Now, it’s another way to promote their gift boxes, brunch at home packages, and delicious catering.
Adding Special Takeout and Delivery Items
Some restaurants got creative with their takeout and delivery offerings, adding special items that function as meal kits for guests to prepare at home to expand their take-out menus.
Monument Charlestown sought creative ways to package its meals to go. It’s offered Make Your Own Pizza Kit, an EBTV (everything but the vodka) take-home Bloody Mary kit, and a taco-making kit Monument calls “Takeout Taco Bell Tuesday.”
Other restaurants tapped into other markets. For example, Inver Grove Brewing is offering take-and-bake pizzas and fried fish, along with “crowlers” of craft beer to go and bottles of their housemade sauces. The Minnesota restaurant and brewery never previously offered online ordering or even takeout, but they quickly pivoted to introduce both on April 1, and have been operating both ever since.
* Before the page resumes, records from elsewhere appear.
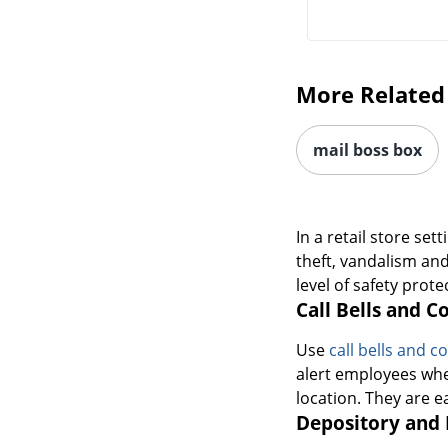
More Related
mail boss box
In a retail store se
theft, vandalism an
level of safety prot
Call Bells and C
Use
call bells and 
alert employees whe
location. They are e
Depository and 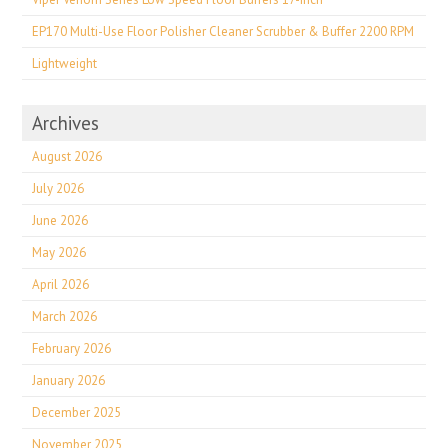
EP170 Multi-Use Floor Polisher Cleaner Scrubber & Buffer 2200 RPM
Lightweight
Archives
August 2026
July 2026
June 2026
May 2026
April 2026
March 2026
February 2026
January 2026
December 2025
November 2025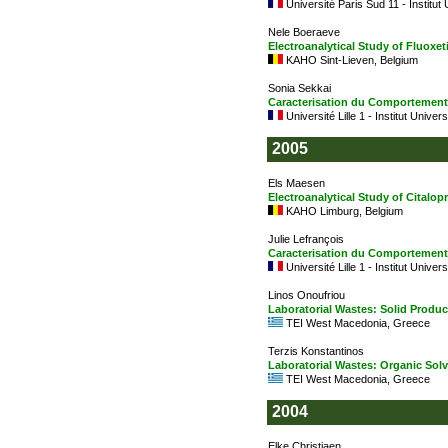
Université Paris Sud 11 - Institut
Nele Boeraeve
Electroanalytical Study of Fluoxet
KAHO Sint-Lieven, Belgium
Sonia Sekkai
Caracterisation du Comportement 
Université Lille 1 - Institut Univer
2005
Els Maesen
Electroanalytical Study of Citalo
KAHO Limburg, Belgium
Julie Lefrançois
Caracterisation du Comportement
Université Lille 1 - Institut Univer
Linos Onoufriou
Laboratorial Wastes: Solid Produc
TEI West Macedonia, Greece
Terzis Konstantinos
Laboratorial Wastes: Organic Sol
TEI West Macedonia, Greece
2004
Elke Christiaen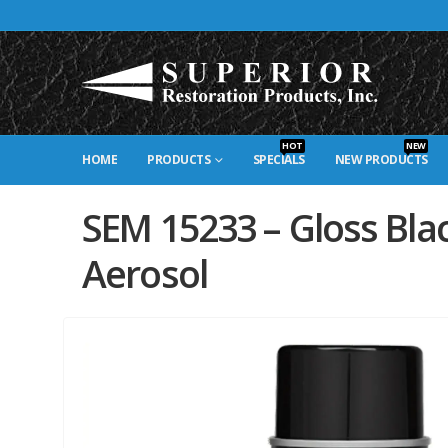
HOT
NEW
HOME
PRODUCTS
SPECIALS
NEW PRODUCTS
SEM 15233 – Gloss Bla
Aerosol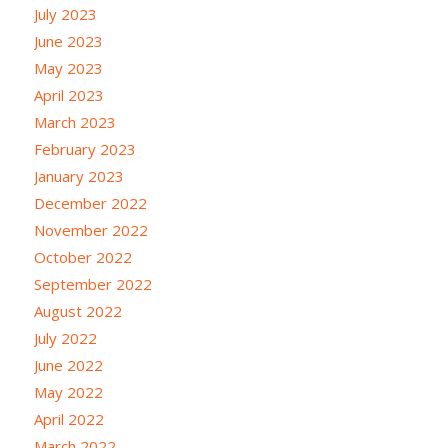
July 2023
June 2023
May 2023
April 2023
March 2023
February 2023
January 2023
December 2022
November 2022
October 2022
September 2022
August 2022
July 2022
June 2022
May 2022
April 2022
March 2022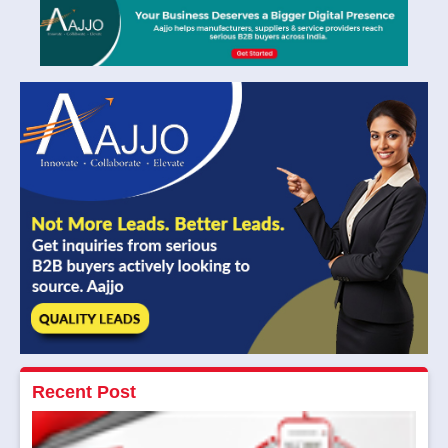
Recent Post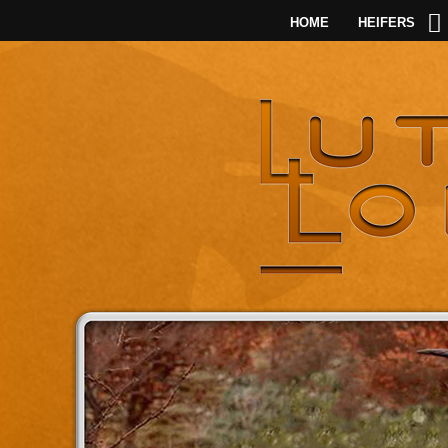
HOME
HEIFERS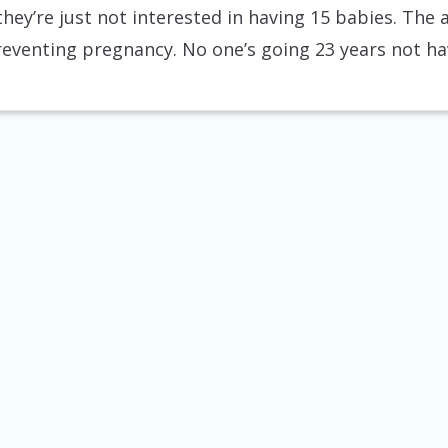
 they’re just not interested in having 15 babies. T
preventing pregnancy. No one’s going 23 years not ha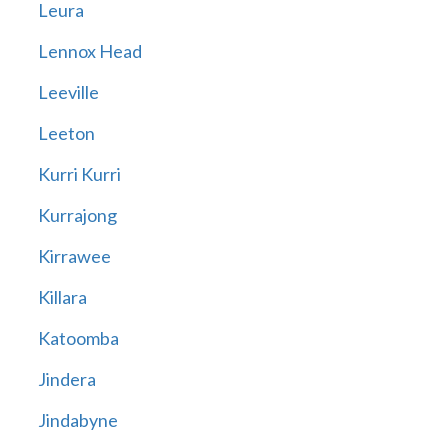
Leura
Lennox Head
Leeville
Leeton
Kurri Kurri
Kurrajong
Kirrawee
Killara
Katoomba
Jindera
Jindabyne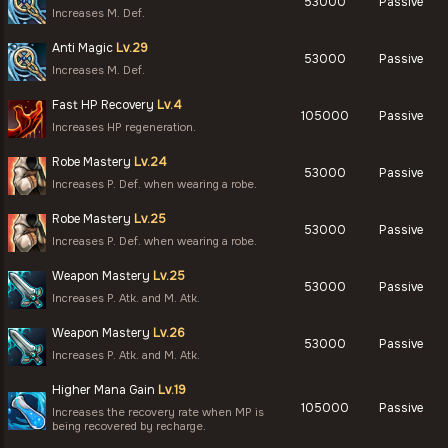
53000
Passive
Increases M. Def.
Anti Magic
Lv.29
53000
Passive
Increases M. Def.
Fast HP Recovery
Lv.4
105000
Passive
Increases HP regeneration.
Robe Mastery
Lv.24
53000
Passive
Increases P. Def. when wearing a robe.
Robe Mastery
Lv.25
53000
Passive
Increases P. Def. when wearing a robe.
Weapon Mastery
Lv.25
53000
Passive
Increases P. Atk. and M. Atk.
Weapon Mastery
Lv.26
53000
Passive
Increases P. Atk. and M. Atk.
Higher Mana Gain
Lv.19
105000
Passive
Increases the recovery rate when MP is
being recovered by recharge.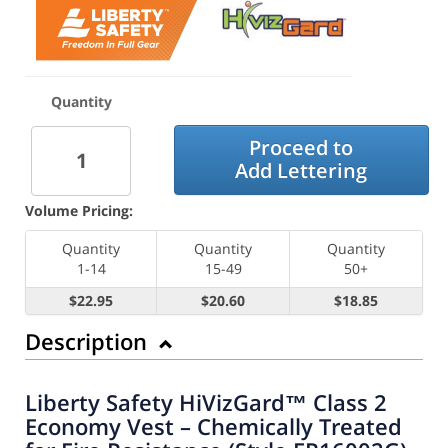
Quantity
Proceed to
Add Lettering
Volume Pricing:
Quantity
Quantity
Quantity
1-14
15-49
50+
$22.95
$20.60
$18.85
Description
Liberty Safety HiVizGard™ Class 2
Economy Vest – Chemically Treated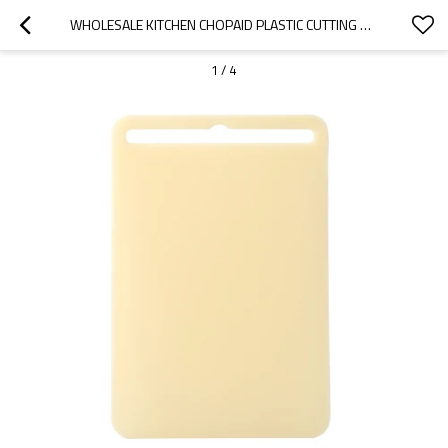
WHOLESALE KITCHEN CHOPAID PLASTIC CUTTING BOARD WITH HANDLE 10.6" X 15.7"WITH GARLIC GRATER
1
/
4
Meanwhile, Guerrilla Tacos in Los Angeles developed an “emergency taco kit,” which includes everything customers need for a taco night, along with the biggest incentive of all during the early pandemic: four rolls of toilet paper.
Even the bigger chains are shifted their offerings to reflect a rapidly changing new normal. Shake Shack introduced Shake Shack’s first-ever steakhouse meal, Steak Frites to go. The restaurant chain developed the offering in partnership with New Jersey meat purveyor Pat LaFrieda. “Looking to elevate your takeout game?” Shake Shack wrote, announcing its plan to serve a to-go meal featuring a 10 oz. Pat LaFrieda ribeye steak cooked medium to medium-rare, served with Shake Shack’s signature crispy crinkle-cut fries, watercress greens, ShackSauce, and horseradish sauce for $24.99.
“With everything going on, we know our guests are wanting accessible dining options without having to sacrifice the fun (and they could sure use the comfort!),” a Shake Shack spokesperson shared with Time Out New York. "We thought this offering would be a great way to bring some excitement to our diners.”
And now, as vaccine distribution increases, Shake Shack is giving free crinkle-cut fries to anyone who shows their vaccination card.
Getting Through 2022 and Preparing for the Future
The past two years have definitely not business as usual for any restaurant. But with a little creativity and adaptability, restaurants and food businesses are showing how they're fighting to make it to the other side of this crisis. And now that the pandemic is moving to the rearview and folks begin exploring opening their restaurant once again, many of these new revenue streams and business models will shift to being part of business as usual.